## Your instructions
When you spot the word "synthesis" in a line of the data below, copy that line.

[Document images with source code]

*-*-*

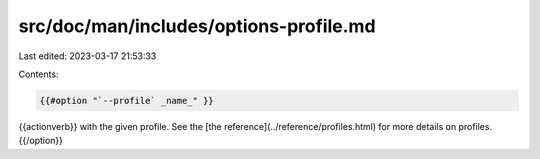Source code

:src/doc/man/includes/options-profile.md
=======================================

Last edited: 2023-03-17 21:53:33

Contents:

.. code-block:: md

    {{#option "`--profile` _name_" }}
{{actionverb}} with the given profile.
See the [the reference](../reference/profiles.html) for more details on profiles.
{{/option}}


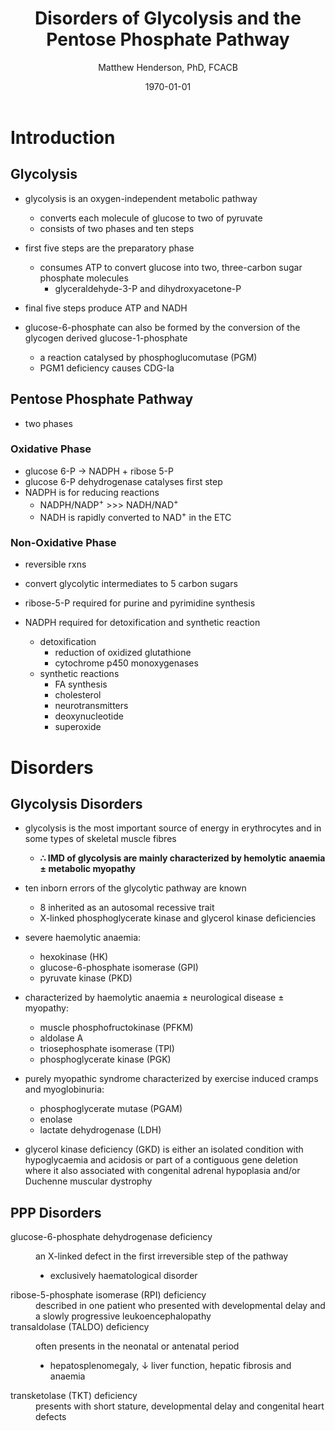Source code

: #+TITLE: Disorders of Glycolysis and the Pentose Phosphate Pathway
#+AUTHOR: Matthew Henderson, PhD, FCACB
#+DATE: \today

* Introduction
#+CAPTION[]:Glycolysis and PPP
#+NAME: fig:glyc_ppp
#+ATTR_LaTeX: :width 1\textwidth
[[file:./glycolysis_ppp/figures/glyc_ppp_rot.png]]

** Glycolysis 
- glycolysis is an oxygen-independent metabolic pathway
  - converts each molecule of glucose to two of pyruvate
  - consists of two phases and ten steps
- first five steps are the preparatory phase
  - consumes ATP to convert glucose into two, three-carbon sugar
    phosphate molecules
    - glyceraldehyde-3-P and dihydroxyacetone-P
- final five steps produce ATP and NADH 

- glucose-6-phosphate can also be formed by the conversion of the
  glycogen derived glucose-1-phosphate
  - a reaction catalysed by phosphoglucomutase (PGM)
  - PGM1 deficiency causes CDG-Ia

** Pentose Phosphate Pathway
- two phases
*** Oxidative Phase
- glucose 6-P \to NADPH + ribose 5-P
- glucose 6-P dehydrogenase catalyses first step
- NADPH is for reducing reactions
  - NADPH/NADP^{+} \gt\gt\gt NADH/NAD^{+}
  - NADH is rapidly converted to NAD^{+} in the ETC
*** Non-Oxidative Phase
- reversible rxns
- convert glycolytic intermediates to 5 carbon sugars

- ribose-5-P required for purine and pyrimidine synthesis
- NADPH required for detoxification and synthetic reaction
  - detoxification
    - reduction of oxidized glutathione
    - cytochrome p450 monoxygenases
  - synthetic reactions
    - FA synthesis
    - cholesterol 
    - neurotransmitters
    - deoxynucleotide
    - superoxide
* Disorders
** Glycolysis Disorders
- glycolysis is the most important source of energy in erythrocytes
  and in some types of skeletal muscle fibres

  - *\therefore IMD of glycolysis are mainly characterized by hemolytic*
    *anaemia \pm metabolic myopathy*

- ten inborn errors of the glycolytic pathway are known
  - 8 inherited as an autosomal recessive trait
  - X-linked phosphoglycerate kinase and glycerol kinase deficiencies

- severe haemolytic anaemia:
  - hexokinase (HK)
  - glucose-6-phosphate isomerase (GPI)
  - pyruvate kinase (PKD) 
- characterized by haemolytic anaemia \pm neurological disease \pm
  myopathy:
  - muscle phosphofructokinase (PFKM)
  - aldolase A
  - triosephosphate isomerase (TPI)
  - phosphoglycerate kinase (PGK)
 
- purely myopathic syndrome characterized by exercise induced cramps
  and myoglobinuria:
  - phosphoglycerate mutase (PGAM)
  - enolase
  - lactate dehydrogenase (LDH) 

- glycerol kinase deficiency (GKD) is either an isolated condition
  with hypoglycaemia and acidosis or part of a contiguous gene
  deletion where it also associated with congenital adrenal hypoplasia
  and/or Duchenne muscular dystrophy

** PPP Disorders
  - glucose-6-phosphate dehydrogenase deficiency :: an X-linked defect
       in the first irreversible step of the pathway
    - exclusively haematological disorder
  - ribose-5-phosphate isomerase (RPI) deficiency :: described in one
       patient who presented with developmental delay and a slowly
       progressive leukoencephalopathy
  - transaldolase (TALDO) deficiency :: often presents in the neonatal
       or antenatal period
    - hepatosplenomegaly, \downarrow liver function, hepatic fibrosis
      and anaemia
  - transketolase (TKT) deficiency :: presents with short stature,
       developmental delay and congenital heart defects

*-*-*

## Finished exercise
- ribose-5-P required for purine and pyrimidine synthesis
    - FA synthesis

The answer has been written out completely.